Problem to solve:
Extract each record and reproduce it exactly.

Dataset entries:
════════
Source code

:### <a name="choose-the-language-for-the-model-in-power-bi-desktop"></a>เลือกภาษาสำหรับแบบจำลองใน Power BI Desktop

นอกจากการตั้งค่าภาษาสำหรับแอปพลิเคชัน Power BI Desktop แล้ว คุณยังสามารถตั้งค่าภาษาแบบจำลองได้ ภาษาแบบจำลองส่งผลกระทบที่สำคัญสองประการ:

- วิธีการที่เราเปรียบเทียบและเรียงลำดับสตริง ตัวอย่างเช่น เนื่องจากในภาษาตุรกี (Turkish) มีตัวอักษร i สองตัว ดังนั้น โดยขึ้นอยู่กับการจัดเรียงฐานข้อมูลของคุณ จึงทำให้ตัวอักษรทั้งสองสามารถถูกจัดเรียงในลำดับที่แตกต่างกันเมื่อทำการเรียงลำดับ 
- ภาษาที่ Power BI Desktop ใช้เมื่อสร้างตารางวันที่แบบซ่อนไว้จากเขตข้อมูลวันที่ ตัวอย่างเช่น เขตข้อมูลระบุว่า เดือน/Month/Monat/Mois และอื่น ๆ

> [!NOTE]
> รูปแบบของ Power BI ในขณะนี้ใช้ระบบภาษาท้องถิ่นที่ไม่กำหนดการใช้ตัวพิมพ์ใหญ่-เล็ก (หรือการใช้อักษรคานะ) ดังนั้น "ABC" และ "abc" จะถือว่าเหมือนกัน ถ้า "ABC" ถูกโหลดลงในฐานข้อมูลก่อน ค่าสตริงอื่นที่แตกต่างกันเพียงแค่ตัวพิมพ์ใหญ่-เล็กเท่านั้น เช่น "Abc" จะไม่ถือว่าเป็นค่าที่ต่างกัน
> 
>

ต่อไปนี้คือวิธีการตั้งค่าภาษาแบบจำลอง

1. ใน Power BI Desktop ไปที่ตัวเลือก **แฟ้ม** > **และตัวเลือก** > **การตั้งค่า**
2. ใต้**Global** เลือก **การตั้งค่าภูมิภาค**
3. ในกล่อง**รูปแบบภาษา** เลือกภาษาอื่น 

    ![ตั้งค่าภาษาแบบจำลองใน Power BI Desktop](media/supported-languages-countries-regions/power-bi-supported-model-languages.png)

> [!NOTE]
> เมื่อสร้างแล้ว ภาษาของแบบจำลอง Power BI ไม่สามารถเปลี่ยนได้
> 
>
════════
Exercise response:
Source code

:### <a name="choose-the-language-for-the-model-in-power-bi-desktop"></a>เลือกภาษาสำหรับแบบจำลองใน Power BI Desktop

นอกจากการตั้งค่าภาษาสำหรับแอปพลิเคชัน Power BI Desktop แล้ว คุณยังสามารถตั้งค่าภาษาแบบจำลองได้ ภาษาแบบจำลองส่งผลกระทบที่สำคัญสองประการ:

- วิธีการที่เราเปรียบเทียบและเรียงลำดับสตริง ตัวอย่างเช่น เนื่องจากในภาษาตุรกี (Turkish) มีตัวอักษร i สองตัว ดังนั้น โดยขึ้นอยู่กับการจัดเรียงฐานข้อมูลของคุณ จึงทำให้ตัวอักษรทั้งสองสามารถถูกจัดเรียงในลำดับที่แตกต่างกันเมื่อทำการเรียงลำดับ 
- ภาษาที่ Power BI Desktop ใช้เมื่อสร้างตารางวันที่แบบซ่อนไว้จากเขตข้อมูลวันที่ ตัวอย่างเช่น เขตข้อมูลระบุว่า เดือน/Month/Monat/Mois และอื่น ๆ

> [!NOTE]
> รูปแบบของ Power BI ในขณะนี้ใช้ระบบภาษาท้องถิ่นที่ไม่กำหนดการใช้ตัวพิมพ์ใหญ่-เล็ก (หรือการใช้อักษรคานะ) ดังนั้น "ABC" และ "abc" จะถือว่าเหมือนกัน ถ้า "ABC" ถูกโหลดลงในฐานข้อมูลก่อน ค่าสตริงอื่นที่แตกต่างกันเพียงแค่ตัวพิมพ์ใหญ่-เล็กเท่านั้น เช่น "Abc" จะไม่ถือว่าเป็นค่าที่ต่างกัน
> 
>

ต่อไปนี้คือวิธีการตั้งค่าภาษาแบบจำลอง

1. ใน Power BI Desktop ไปที่ตัวเลือก **แฟ้ม** > **และตัวเลือก** > **การตั้งค่า**
2. ใต้**Global** เลือก **การตั้งค่าภูมิภาค**
3. ในกล่อง**รูปแบบภาษา** เลือกภาษาอื่น 

    ![ตั้งค่าภาษาแบบจำลองใน Power BI Desktop](media/supported-languages-countries-regions/power-bi-supported-model-languages.png)

> [!NOTE]
> เมื่อสร้างแล้ว ภาษาของแบบจำลอง Power BI ไม่สามารถเปลี่ยนได้
> 
>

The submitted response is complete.